David Harrison

Personal information
- Full name: David Stuart Harrison
- Born: 30 July 1981 (age 45) Monmouthshire, Wales
- Nickname: Desmond
- Height: 6 ft 4 in (1.93 m)
- Batting: Right-handed
- Bowling: Right-arm fast-medium
- Role: Bowler
- Relations: Stuart Harrison (father); Adam Harrison (brother);

Domestic team information
- 1999–2011: Glamorgan (squad no. 20)
- 2005: MCC
- FC debut: 20 April 1999 Glamorgan v Derbyshire
- LA debut: 6 August 2000 Glamorgan v Durham

Career statistics
| Competition | FC | LA | T20 |
| Matches | 90 | 77 | 25 |
| Runs scored | 1,764 | 406 | 12 |
| Batting average | 16.80 | 13.09 | 2.40 |
| 100s/50s | 0/7 | 0/0 | 0/0 |
| Top score | 88 | 37* | 4* |
| Balls bowled | 14,064 | 3,225 | 441 |
| Wickets | 220 | 89 | 19 |
| Bowling average | 36.90 | 29.00 | 34.00 |
| 5 wickets in innings | 6 | 2 | 0 |
| 10 wickets in match | 0 | 0 | 0 |
| Best bowling | 5/48 | 5/26 | 2/17 |
| Catches/stumpings | 28/– | 8/– | 4/– |
- Source: ESPNcricinfo, 9 August 2009

= David Harrison (cricketer) =

Welsh cricketer

David Stuart Harrison (born 30 July 1981) is a Welsh cricketer who has played for the England A team.

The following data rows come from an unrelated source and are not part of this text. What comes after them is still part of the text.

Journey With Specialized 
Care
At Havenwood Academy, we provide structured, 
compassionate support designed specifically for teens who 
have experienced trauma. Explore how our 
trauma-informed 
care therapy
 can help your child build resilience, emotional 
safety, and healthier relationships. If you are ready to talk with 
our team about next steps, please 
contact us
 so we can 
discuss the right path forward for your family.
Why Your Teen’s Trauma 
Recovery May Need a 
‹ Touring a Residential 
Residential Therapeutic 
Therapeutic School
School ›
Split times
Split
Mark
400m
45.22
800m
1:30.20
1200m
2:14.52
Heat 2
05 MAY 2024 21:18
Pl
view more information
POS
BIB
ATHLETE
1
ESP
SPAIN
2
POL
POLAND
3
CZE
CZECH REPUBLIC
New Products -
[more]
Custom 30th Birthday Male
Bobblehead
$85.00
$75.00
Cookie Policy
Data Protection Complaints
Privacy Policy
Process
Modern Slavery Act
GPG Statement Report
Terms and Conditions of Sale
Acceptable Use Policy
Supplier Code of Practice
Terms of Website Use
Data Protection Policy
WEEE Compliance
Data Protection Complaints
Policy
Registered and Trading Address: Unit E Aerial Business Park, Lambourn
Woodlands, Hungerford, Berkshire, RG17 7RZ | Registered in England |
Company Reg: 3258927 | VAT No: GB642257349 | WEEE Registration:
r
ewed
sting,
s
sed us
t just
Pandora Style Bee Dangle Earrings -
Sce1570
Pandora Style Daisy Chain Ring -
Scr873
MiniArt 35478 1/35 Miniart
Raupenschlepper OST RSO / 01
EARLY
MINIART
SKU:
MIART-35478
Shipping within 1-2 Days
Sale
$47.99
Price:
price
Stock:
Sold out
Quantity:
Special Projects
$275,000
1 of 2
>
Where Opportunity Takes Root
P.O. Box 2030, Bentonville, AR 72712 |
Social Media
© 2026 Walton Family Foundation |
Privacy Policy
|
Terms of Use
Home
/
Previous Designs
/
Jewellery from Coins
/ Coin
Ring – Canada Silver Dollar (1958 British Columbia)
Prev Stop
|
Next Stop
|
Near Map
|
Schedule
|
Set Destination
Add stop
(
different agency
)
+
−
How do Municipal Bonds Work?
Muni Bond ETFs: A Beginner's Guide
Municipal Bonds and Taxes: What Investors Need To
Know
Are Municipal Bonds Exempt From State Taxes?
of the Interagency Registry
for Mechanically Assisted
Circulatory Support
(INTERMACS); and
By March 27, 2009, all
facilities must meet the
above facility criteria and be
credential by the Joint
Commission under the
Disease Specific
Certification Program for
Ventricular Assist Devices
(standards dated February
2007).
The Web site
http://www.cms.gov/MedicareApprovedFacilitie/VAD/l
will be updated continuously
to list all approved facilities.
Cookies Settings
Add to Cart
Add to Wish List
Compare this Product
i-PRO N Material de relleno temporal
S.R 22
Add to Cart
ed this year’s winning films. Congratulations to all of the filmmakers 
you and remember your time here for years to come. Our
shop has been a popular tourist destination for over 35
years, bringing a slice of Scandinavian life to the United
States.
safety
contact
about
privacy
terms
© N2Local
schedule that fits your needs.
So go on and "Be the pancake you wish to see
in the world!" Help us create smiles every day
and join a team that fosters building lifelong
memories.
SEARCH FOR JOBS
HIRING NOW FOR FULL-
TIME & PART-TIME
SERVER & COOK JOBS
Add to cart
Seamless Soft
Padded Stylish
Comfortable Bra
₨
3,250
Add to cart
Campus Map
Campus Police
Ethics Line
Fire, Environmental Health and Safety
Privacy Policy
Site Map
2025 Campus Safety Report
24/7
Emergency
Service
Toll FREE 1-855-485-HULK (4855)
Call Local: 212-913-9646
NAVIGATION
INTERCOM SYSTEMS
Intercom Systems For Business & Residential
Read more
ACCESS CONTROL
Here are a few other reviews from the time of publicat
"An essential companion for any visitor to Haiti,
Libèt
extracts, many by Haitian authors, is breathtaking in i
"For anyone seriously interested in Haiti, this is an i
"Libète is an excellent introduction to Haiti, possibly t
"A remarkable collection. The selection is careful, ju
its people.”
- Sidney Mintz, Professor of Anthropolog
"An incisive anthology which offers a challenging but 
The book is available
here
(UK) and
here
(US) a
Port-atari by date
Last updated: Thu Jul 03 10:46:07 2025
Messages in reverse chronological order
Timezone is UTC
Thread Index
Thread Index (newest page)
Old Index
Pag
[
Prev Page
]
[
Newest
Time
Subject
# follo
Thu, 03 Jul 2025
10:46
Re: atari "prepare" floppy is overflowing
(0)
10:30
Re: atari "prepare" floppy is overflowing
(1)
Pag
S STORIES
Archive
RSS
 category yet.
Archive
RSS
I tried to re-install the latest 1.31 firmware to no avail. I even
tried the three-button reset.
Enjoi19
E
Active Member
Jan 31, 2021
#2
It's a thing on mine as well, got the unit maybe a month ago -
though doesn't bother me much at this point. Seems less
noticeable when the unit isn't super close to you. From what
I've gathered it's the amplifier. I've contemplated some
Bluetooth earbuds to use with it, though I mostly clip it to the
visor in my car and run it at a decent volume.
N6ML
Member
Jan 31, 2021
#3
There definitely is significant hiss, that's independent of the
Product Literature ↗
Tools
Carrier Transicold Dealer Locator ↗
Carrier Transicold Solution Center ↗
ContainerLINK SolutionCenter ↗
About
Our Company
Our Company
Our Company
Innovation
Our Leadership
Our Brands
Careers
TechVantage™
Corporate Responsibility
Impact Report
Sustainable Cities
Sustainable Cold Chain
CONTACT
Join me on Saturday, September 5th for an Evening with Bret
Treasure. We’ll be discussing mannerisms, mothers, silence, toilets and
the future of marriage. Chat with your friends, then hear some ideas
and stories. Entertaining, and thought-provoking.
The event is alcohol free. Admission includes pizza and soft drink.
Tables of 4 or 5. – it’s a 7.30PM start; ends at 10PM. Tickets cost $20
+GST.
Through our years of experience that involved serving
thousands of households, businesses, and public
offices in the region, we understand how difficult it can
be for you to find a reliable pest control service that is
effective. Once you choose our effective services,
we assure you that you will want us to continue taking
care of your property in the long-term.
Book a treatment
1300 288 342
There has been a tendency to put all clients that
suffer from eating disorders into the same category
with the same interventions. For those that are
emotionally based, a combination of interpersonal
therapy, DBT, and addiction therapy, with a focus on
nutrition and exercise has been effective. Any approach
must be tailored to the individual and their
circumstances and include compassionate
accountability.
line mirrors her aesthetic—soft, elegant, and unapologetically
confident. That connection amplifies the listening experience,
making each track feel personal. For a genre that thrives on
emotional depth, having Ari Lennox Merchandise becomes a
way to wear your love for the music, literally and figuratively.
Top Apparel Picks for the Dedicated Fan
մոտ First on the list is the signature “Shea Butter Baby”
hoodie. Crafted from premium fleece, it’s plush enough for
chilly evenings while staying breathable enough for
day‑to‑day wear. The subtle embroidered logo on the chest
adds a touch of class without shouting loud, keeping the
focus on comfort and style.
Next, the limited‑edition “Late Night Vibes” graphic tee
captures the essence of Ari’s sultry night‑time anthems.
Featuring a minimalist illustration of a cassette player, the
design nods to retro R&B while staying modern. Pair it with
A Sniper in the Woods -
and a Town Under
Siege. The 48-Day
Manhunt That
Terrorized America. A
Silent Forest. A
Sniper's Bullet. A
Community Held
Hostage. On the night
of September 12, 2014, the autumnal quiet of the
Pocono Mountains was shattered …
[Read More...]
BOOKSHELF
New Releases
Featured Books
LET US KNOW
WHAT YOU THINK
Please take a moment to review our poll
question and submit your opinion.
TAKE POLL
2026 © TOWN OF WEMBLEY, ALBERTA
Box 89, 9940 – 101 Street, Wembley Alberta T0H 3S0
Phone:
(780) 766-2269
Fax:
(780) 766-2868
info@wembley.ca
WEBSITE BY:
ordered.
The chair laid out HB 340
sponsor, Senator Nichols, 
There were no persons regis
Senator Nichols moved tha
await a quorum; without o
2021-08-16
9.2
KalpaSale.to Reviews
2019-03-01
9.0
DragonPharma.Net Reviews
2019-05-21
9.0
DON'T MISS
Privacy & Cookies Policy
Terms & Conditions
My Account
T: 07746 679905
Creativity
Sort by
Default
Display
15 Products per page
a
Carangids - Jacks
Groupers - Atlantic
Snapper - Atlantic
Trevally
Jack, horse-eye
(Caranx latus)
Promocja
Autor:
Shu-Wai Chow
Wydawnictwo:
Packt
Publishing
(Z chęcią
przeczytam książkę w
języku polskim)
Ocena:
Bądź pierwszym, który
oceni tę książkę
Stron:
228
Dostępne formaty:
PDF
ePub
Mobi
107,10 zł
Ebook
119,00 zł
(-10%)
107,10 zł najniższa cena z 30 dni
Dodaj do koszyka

He is a right-handed batsman and a right-arm medium-fast bowler.

David Harrison's father, Stuart and brother Adam also play cricket. Harrison appeared in 1999/2000 for England in the World Youth Cup and played in Second XI cricket in 2001 and 2002, before being promoted to the county side's first XI in August 2002.